Monday, May 09, 2005

The BB duo: Blair won! Bolton next?

As it was expected, Tony Blair won the general election on May 5. Thanks to his modified Thatcherite economic policy, Britain’s economy has been much more successful than its continental neighbors. However, the Labour’s majority in the House has been reduced from 408 to 353 (the total seat 646). The Iraq War undermined Blair’s position.
In domestic politics, his center-right policy will continue. However, this bitter victory may pose some constraints to British foreign policy. What kind of effects is expected on the trans-Atlantic relations and worldwide?
Blair in the third term may be less brave in foreign policy. In a policy brief, entitled "The Hinge to Europe: Don't Make Britain Choose Between the U.S. and the E.U." (August 2003), Anatol Lieven, Senior Associate of the Carnegie Endowment for International Peace, emphasized that Blair’s personal commitment and moral courage was important in British participation in the Iraq War. Can the United States continue the war on terror without the help of the most reliable ally? Moreover, Britain acted on its own for global stability. British intervention in Sierra Leone saved foreign residents. It is a disaster for global citizens to have a wimp and dovish Britain.

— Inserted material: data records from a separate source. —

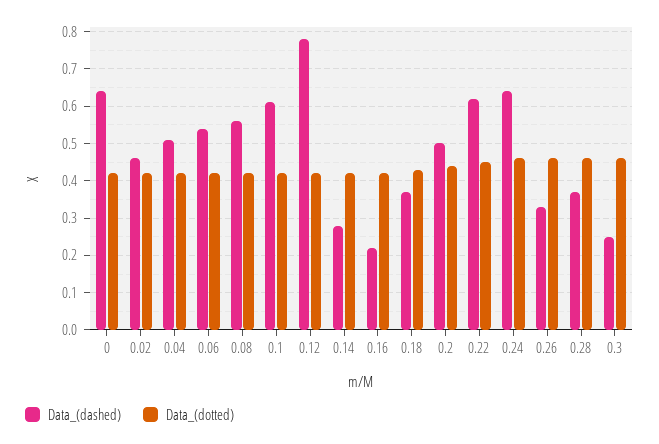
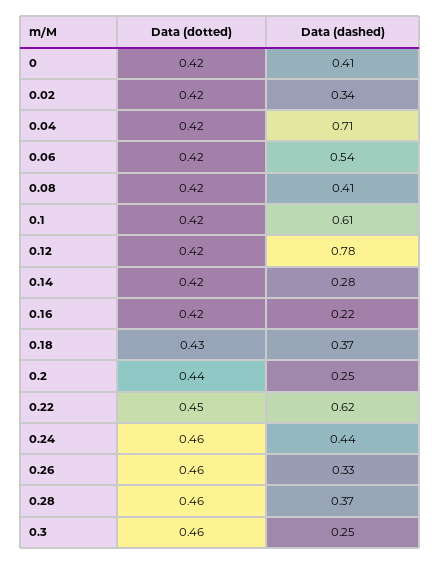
  {
    "Data_(dashed)": {
-     "0": 0.65,
+     "0": 0.41,
-     "0.02": 0.45,
+     "0.02": 0.34,
-     "0.04": 0.5,
+     "0.04": 0.71,
      "0.06": 0.54,
-     "0.08": 0.55,
+     "0.08": 0.41,
      "0.1": 0.61,
      "0.12": 0.78,
      "0.14": 0.28,
      "0.16": 0.22,
      "0.18": 0.37,
-     "0.2": 0.5,
+     "0.2": 0.25,
      "0.22": 0.62,
-     "0.24": 0.65,
+     "0.24": 0.44,
      "0.26": 0.33,
      "0.28": 0.37,
      "0.3": 0.25
    },
    "Data_(dotted)": {
      "0": 0.42,
      "0.02": 0.42,
      "0.04": 0.42,
      "0.06": 0.42,
      "0.08": 0.42,
      "0.1": 0.42,
      "0.12": 0.42,
      "0.14": 0.42,
      "0.16": 0.42,
      "0.18": 0.43,
      "0.2": 0.44,
      "0.22": 0.45,
      "0.24": 0.46,
      "0.26": 0.46,
      "0.28": 0.46,
      "0.3": 0.46
    }
  }

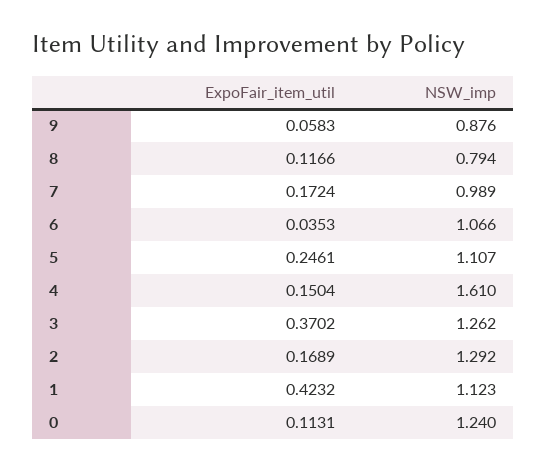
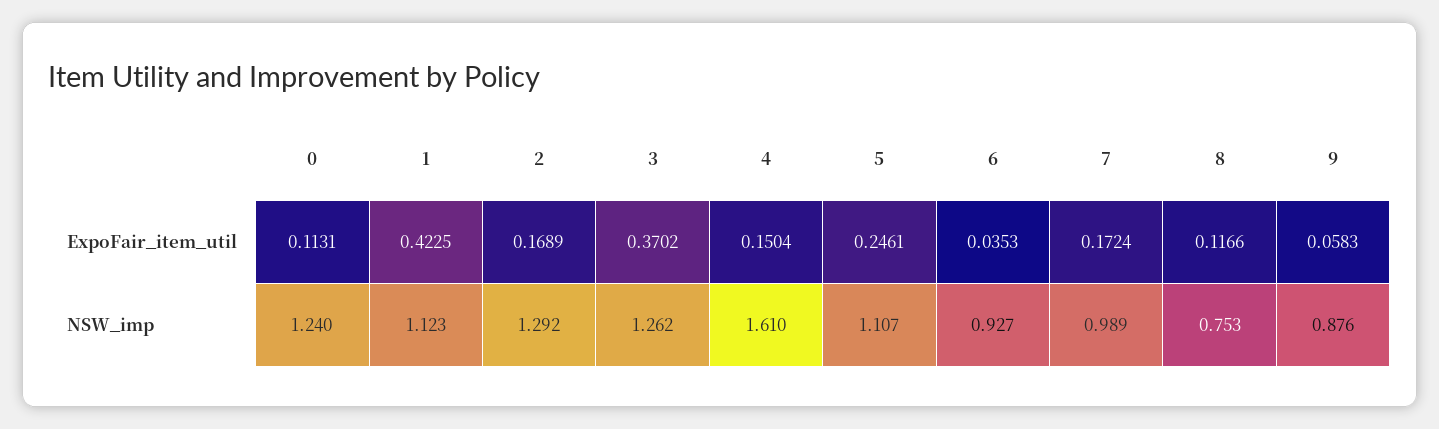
  {
    "ExpoFair_item_util": {
      "9": 0.0583,
      "8": 0.1166,
      "7": 0.1724,
      "6": 0.0353,
      "5": 0.2461,
      "4": 0.1504,
      "3": 0.3702,
      "2": 0.1689,
-     "1": 0.4232,
+     "1": 0.4225,
      "0": 0.1131
    },
    "NSW_imp": {
      "9": 0.876,
-     "8": 0.794,
+     "8": 0.753,
      "7": 0.989,
-     "6": 1.066,
+     "6": 0.927,
      "5": 1.107,
      "4": 1.61,
      "3": 1.262,
      "2": 1.292,
      "1": 1.123,
      "0": 1.24
    }
  }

From now on, America and its allies, like Japan and Australia, may have to launch a “save Blair initiative”, in order to keep Britain fully committed to global security. In parallel with this, it is necessary to keep close contacts with Gordon Brown, the Chancellor of the Exchequer, and the most likely successor to Blair. I hope this approach will help Britain continue to pursue full commitment to international security after Blair.
Quite interestingly, traditional ideological standard has become obsolete in British politics. In foreign and counter-terrorism policy, the Conservatives have become less hawkish than New Labour. This is noticeable in their effort to introduce the Sunset clause, in order to set a time limit to the Prevention of Terrorism Act . The Tories allied with leftish Liberal Democrats when they drafted this clause at the House. Rightist Labour and leftist Tory? It is very interesting to see how British politics will change in the future.

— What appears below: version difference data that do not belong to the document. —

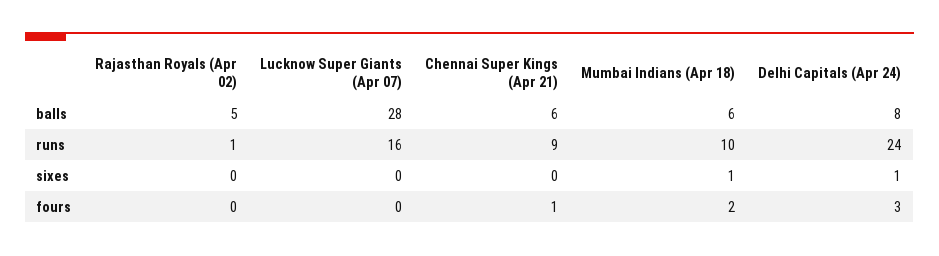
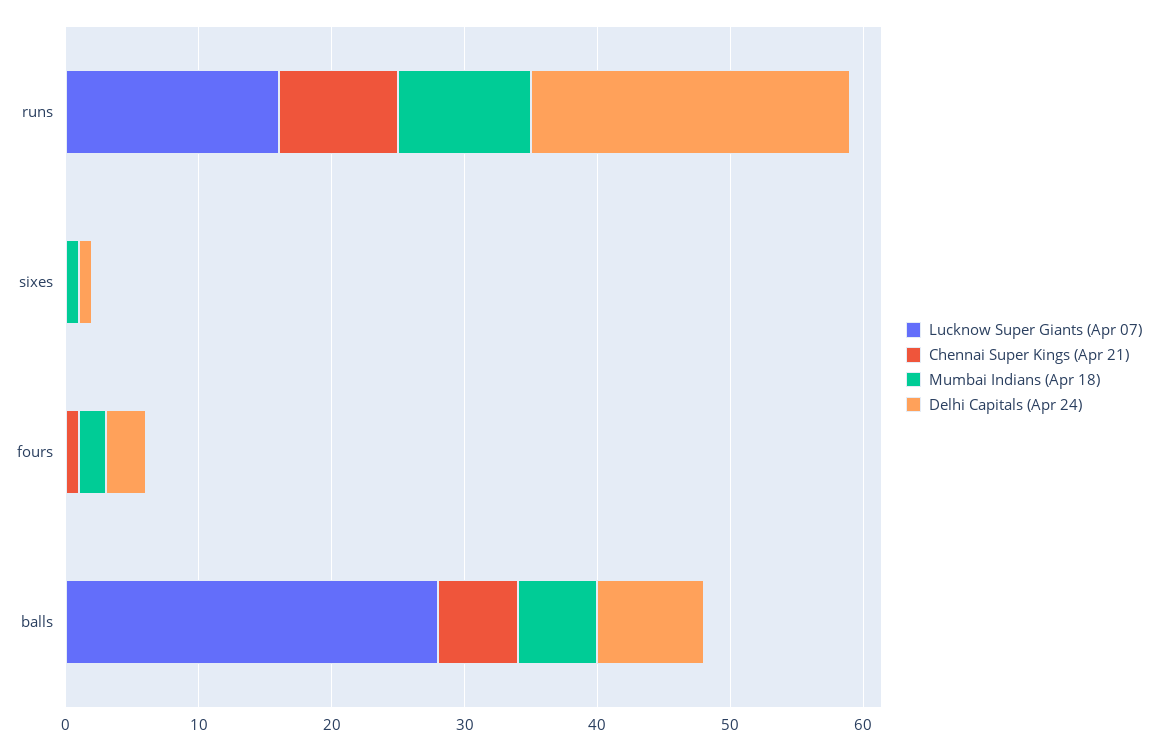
  {
-   "Rajasthan Royals (Apr 02)": {
-     "balls": 5,
-     "runs": 1,
-     "sixes": 0,
-     "fours": 0
-   },
    "Lucknow Super Giants (Apr 07)": {
      "balls": 28,
      "runs": 16,
      "sixes": 0,
      "fours": 0
    },
    "Chennai Super Kings (Apr 21)": {
      "balls": 6,
      "runs": 9,
      "sixes": 0,
      "fours": 1
    },
    "Mumbai Indians (Apr 18)": {
      "balls": 6,
      "runs": 10,
      "sixes": 1,
      "fours": 2
    },
    "Delhi Capitals (Apr 24)": {
      "balls": 8,
      "runs": 24,
      "sixes": 1,
      "fours": 3
    }
  }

As to John Bolton, I would like to focus on the conflict between establishment liberals and grassroots conservatives. This is the second stage battle between both actors. In the presidential election, the latter won. In the second phase, Move America Forward, a conservative NGO, launches a stalwart campaign for Bolton approval at the Senate. They denounce liberal senators, like Barbara Boxer and John Kerry. Will grassroots conservatives defeat establishment liberals again? The result of this battle will have a critical effect on American politics and its foreign policy. You can’t miss the Senate hearing on May 12.